**Activity**. Quote verbatim the lines of the records starting at the line containing "var DBClient dbclient.IBoltClient" and ending at the line containing "a bit further down", with both of those lines included.

*** Records shown Section Begins ***

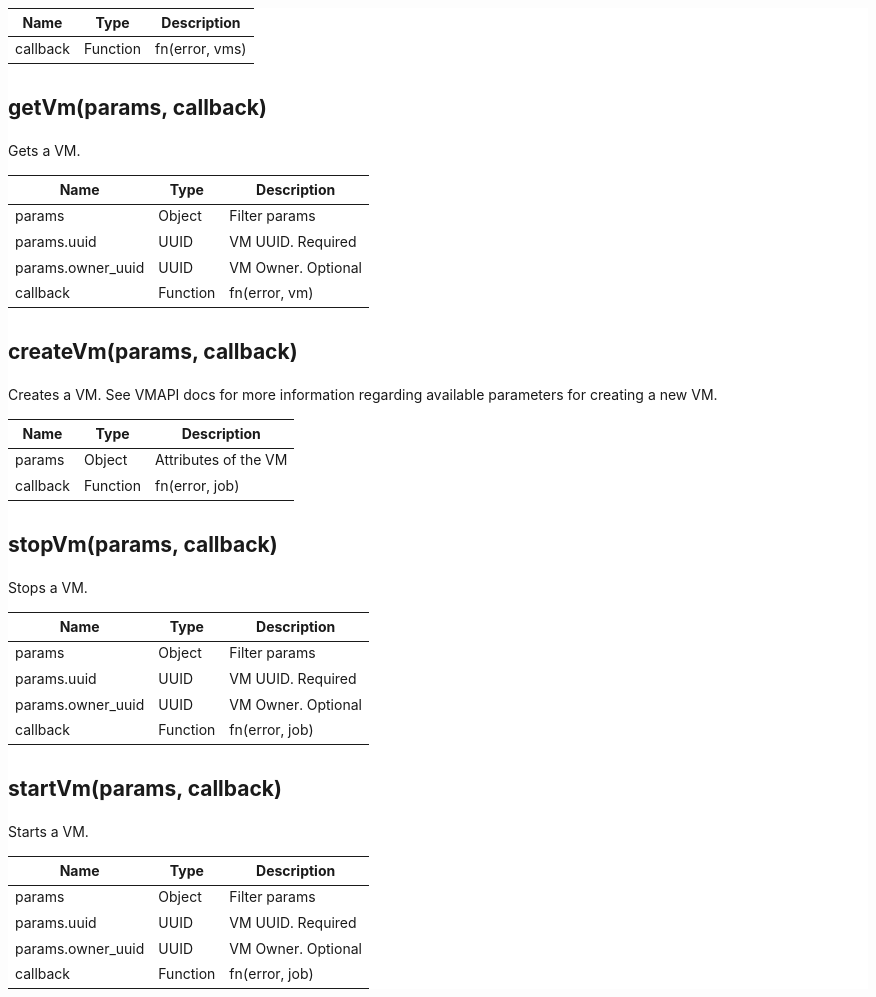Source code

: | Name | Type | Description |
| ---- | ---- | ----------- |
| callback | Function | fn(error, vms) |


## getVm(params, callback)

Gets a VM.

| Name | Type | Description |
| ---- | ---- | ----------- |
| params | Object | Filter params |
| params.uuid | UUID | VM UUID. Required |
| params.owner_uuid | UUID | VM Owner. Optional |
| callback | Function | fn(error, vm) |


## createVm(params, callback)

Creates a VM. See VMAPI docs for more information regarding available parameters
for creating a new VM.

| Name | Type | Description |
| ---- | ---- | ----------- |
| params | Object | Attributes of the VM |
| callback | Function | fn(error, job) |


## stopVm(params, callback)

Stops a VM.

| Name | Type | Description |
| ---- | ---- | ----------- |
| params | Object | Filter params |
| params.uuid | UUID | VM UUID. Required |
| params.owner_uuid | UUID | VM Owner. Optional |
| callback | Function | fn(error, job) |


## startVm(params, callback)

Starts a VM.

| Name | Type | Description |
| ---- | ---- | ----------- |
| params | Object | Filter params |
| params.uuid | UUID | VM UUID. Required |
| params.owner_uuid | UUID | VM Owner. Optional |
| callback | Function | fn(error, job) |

*** Records shown Section Ends ***
*** Records shown Section Begins ***

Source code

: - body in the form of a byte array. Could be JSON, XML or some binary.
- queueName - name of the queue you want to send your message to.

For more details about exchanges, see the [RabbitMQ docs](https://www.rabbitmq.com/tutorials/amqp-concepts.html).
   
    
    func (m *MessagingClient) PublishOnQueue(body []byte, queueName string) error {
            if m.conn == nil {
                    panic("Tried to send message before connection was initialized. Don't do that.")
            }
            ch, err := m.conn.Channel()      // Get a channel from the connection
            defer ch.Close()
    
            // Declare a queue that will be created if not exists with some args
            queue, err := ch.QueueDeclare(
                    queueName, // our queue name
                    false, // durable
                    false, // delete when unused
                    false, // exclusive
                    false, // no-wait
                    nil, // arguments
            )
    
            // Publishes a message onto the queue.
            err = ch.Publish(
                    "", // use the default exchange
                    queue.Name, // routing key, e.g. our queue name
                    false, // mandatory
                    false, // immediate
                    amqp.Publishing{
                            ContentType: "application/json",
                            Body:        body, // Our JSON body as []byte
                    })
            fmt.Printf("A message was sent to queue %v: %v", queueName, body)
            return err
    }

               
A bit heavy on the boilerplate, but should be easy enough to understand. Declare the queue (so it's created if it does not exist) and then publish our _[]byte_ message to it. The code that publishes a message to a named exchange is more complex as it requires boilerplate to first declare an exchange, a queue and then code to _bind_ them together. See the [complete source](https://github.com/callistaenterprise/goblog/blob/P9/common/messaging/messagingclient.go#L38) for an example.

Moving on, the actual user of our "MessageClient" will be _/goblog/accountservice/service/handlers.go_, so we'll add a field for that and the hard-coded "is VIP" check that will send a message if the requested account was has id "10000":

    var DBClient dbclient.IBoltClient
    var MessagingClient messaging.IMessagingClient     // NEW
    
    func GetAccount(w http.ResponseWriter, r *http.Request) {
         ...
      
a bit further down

*** Records shown Section Ends ***

**Answer for this exercise**.
    var DBClient dbclient.IBoltClient
    var MessagingClient messaging.IMessagingClient     // NEW
    
    func GetAccount(w http.ResponseWriter, r *http.Request) {
         ...
      
a bit further down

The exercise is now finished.